Your instructions:
Only the pictures are to be left out; write out the rest of the data exactly.

Available records:

=====

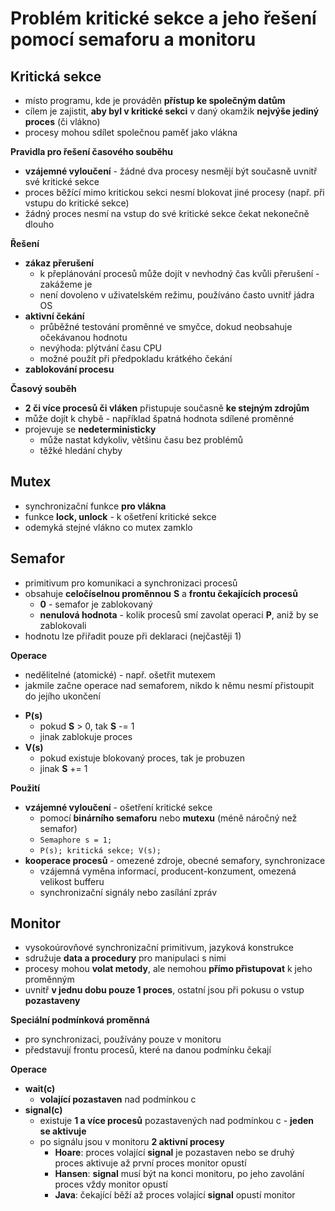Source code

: # Problém kritické sekce a jeho řešení pomocí semaforu a monitoru

## Kritická sekce

- místo programu, kde je prováděn **přístup ke společným datům**
- cílem je zajistit, **aby byl v kritické sekci** v daný okamžik **nejvýše jediný proces** (či vlákno)
- procesy mohou sdílet společnou paměť jako vlákna

**Pravidla pro řešení časového souběhu**
- **vzájemné vyloučení** - žádné dva procesy nesmějí být současně uvnitř své kritické sekce
- proces běžící mimo kritickou sekci nesmí blokovat jiné procesy (např. při vstupu do kritické sekce)
- žádný proces nesmí na vstup do své kritické sekce čekat nekonečně dlouho

**Řešení**
- **zákaz přerušení**
	- k přeplánování procesů může dojít v nevhodný čas kvůli přerušení - zakážeme je
	- není dovoleno v uživatelském režimu, používáno často uvnitř jádra OS
- **aktivní čekání**
	- průběžné testování proměnné ve smyčce, dokud neobsahuje očekávanou hodnotu
	- nevýhoda: plýtvání času CPU
	- možné použít při předpokladu krátkého čekání
- **zablokování procesu**

**Časový souběh**
- **2 či více procesů či vláken** přistupuje současně **ke stejným zdrojům**
- může dojít k chybě - například špatná hodnota sdílené proměnné
- projevuje se **nedeterministicky**
	- může nastat kdykoliv, většinu času bez problémů
	- těžké hledání chyby

## Mutex

- synchronizační funkce **pro vlákna**
- funkce **lock, unlock** - k ošetření kritické sekce
- odemyká stejné vlákno co mutex zamklo

## Semafor

- primitivum pro komunikaci a synchronizaci procesů
- obsahuje **celočíselnou proměnnou** **S** a **frontu čekajících procesů**
	- **0** - semafor je zablokovaný
	- **nenulová hodnota** - kolik procesů smí zavolat operaci **P**, aniž by se zablokovali
- hodnotu lze přiřadit pouze při deklaraci (nejčastěji 1)

**Operace**
- nedělitelné (atomické) - např. ošetřit mutexem
- jakmile začne operace nad semaforem, nikdo k němu nesmí přistoupit do jejího ukončení
+ **P(s)**
	- pokud **S** > 0, tak **S** -= 1
	- jinak zablokuje proces
+ **V(s)**
	+ pokud existuje blokovaný proces, tak je probuzen
	+ jinak **S** += 1

**Použití**
- **vzájemné vyloučení** - ošetření kritické sekce
	- pomocí **binárního semaforu** nebo **mutexu** (méně náročný než semafor)
	- `Semaphore s = 1;`
	- `P(s); kritická sekce; V(s);`
- **kooperace procesů** - omezené zdroje, obecné semafory, synchronizace
	- vzájemná vyměna informací, producent-konzument, omezená velikost bufferu
	- synchronizační signály nebo zasílání zpráv

## Monitor

- vysokoúrovňové synchronizační primitivum, jazyková konstrukce
- sdružuje **data a procedury** pro manipulaci s nimi
- procesy mohou **volat metody**, ale nemohou **přímo přistupovat** k jeho proměnným
- uvnitř **v jednu dobu pouze 1 proces**, ostatní jsou při pokusu o vstup **pozastaveny**

**Speciální podmínková proměnná**
- pro synchronizaci, používány pouze v monitoru
- představují frontu procesů, které na danou podmínku čekají

**Operace**
- **wait(c)**
	- **volající pozastaven** nad podmínkou c
- **signal(c)**
	- existuje **1 a více procesů** pozastavených nad podmínkou c - **jeden se aktivuje**
	- po signálu jsou v monitoru **2 aktivní procesy**
		- **Hoare**: proces volající **signal** je pozastaven nebo se druhý proces aktivuje až první proces monitor opustí 
		- **Hansen**: **signal** musí být na konci monitoru, po jeho zavolání proces vždy monitor opustí
		- **Java**: čekající běží až proces volající **signal** opustí monitor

=====

Task solution:
Source code

: # Problém kritické sekce a jeho řešení pomocí semaforu a monitoru

## Kritická sekce

- místo programu, kde je prováděn **přístup ke společným datům**
- cílem je zajistit, **aby byl v kritické sekci** v daný okamžik **nejvýše jediný proces** (či vlákno)
- procesy mohou sdílet společnou paměť jako vlákna

**Pravidla pro řešení časového souběhu**
- **vzájemné vyloučení** - žádné dva procesy nesmějí být současně uvnitř své kritické sekce
- proces běžící mimo kritickou sekci nesmí blokovat jiné procesy (např. při vstupu do kritické sekce)
- žádný proces nesmí na vstup do své kritické sekce čekat nekonečně dlouho

**Řešení**
- **zákaz přerušení**
	- k přeplánování procesů může dojít v nevhodný čas kvůli přerušení - zakážeme je
	- není dovoleno v uživatelském režimu, používáno často uvnitř jádra OS
- **aktivní čekání**
	- průběžné testování proměnné ve smyčce, dokud neobsahuje očekávanou hodnotu
	- nevýhoda: plýtvání času CPU
	- možné použít při předpokladu krátkého čekání
- **zablokování procesu**

**Časový souběh**
- **2 či více procesů či vláken** přistupuje současně **ke stejným zdrojům**
- může dojít k chybě - například špatná hodnota sdílené proměnné
- projevuje se **nedeterministicky**
	- může nastat kdykoliv, většinu času bez problémů
	- těžké hledání chyby

## Mutex

- synchronizační funkce **pro vlákna**
- funkce **lock, unlock** - k ošetření kritické sekce
- odemyká stejné vlákno co mutex zamklo

## Semafor

- primitivum pro komunikaci a synchronizaci procesů
- obsahuje **celočíselnou proměnnou** **S** a **frontu čekajících procesů**
	- **0** - semafor je zablokovaný
	- **nenulová hodnota** - kolik procesů smí zavolat operaci **P**, aniž by se zablokovali
- hodnotu lze přiřadit pouze při deklaraci (nejčastěji 1)

**Operace**
- nedělitelné (atomické) - např. ošetřit mutexem
- jakmile začne operace nad semaforem, nikdo k němu nesmí přistoupit do jejího ukončení
+ **P(s)**
	- pokud **S** > 0, tak **S** -= 1
	- jinak zablokuje proces
+ **V(s)**
	+ pokud existuje blokovaný proces, tak je probuzen
	+ jinak **S** += 1

**Použití**
- **vzájemné vyloučení** - ošetření kritické sekce
	- pomocí **binárního semaforu** nebo **mutexu** (méně náročný než semafor)
	- `Semaphore s = 1;`
	- `P(s); kritická sekce; V(s);`
- **kooperace procesů** - omezené zdroje, obecné semafory, synchronizace
	- vzájemná vyměna informací, producent-konzument, omezená velikost bufferu
	- synchronizační signály nebo zasílání zpráv

## Monitor

- vysokoúrovňové synchronizační primitivum, jazyková konstrukce
- sdružuje **data a procedury** pro manipulaci s nimi
- procesy mohou **volat metody**, ale nemohou **přímo přistupovat** k jeho proměnným
- uvnitř **v jednu dobu pouze 1 proces**, ostatní jsou při pokusu o vstup **pozastaveny**

**Speciální podmínková proměnná**
- pro synchronizaci, používány pouze v monitoru
- představují frontu procesů, které na danou podmínku čekají

**Operace**
- **wait(c)**
	- **volající pozastaven** nad podmínkou c
- **signal(c)**
	- existuje **1 a více procesů** pozastavených nad podmínkou c - **jeden se aktivuje**
	- po signálu jsou v monitoru **2 aktivní procesy**
		- **Hoare**: proces volající **signal** je pozastaven nebo se druhý proces aktivuje až první proces monitor opustí 
		- **Hansen**: **signal** musí být na konci monitoru, po jeho zavolání proces vždy monitor opustí
		- **Java**: čekající běží až proces volající **signal** opustí monitor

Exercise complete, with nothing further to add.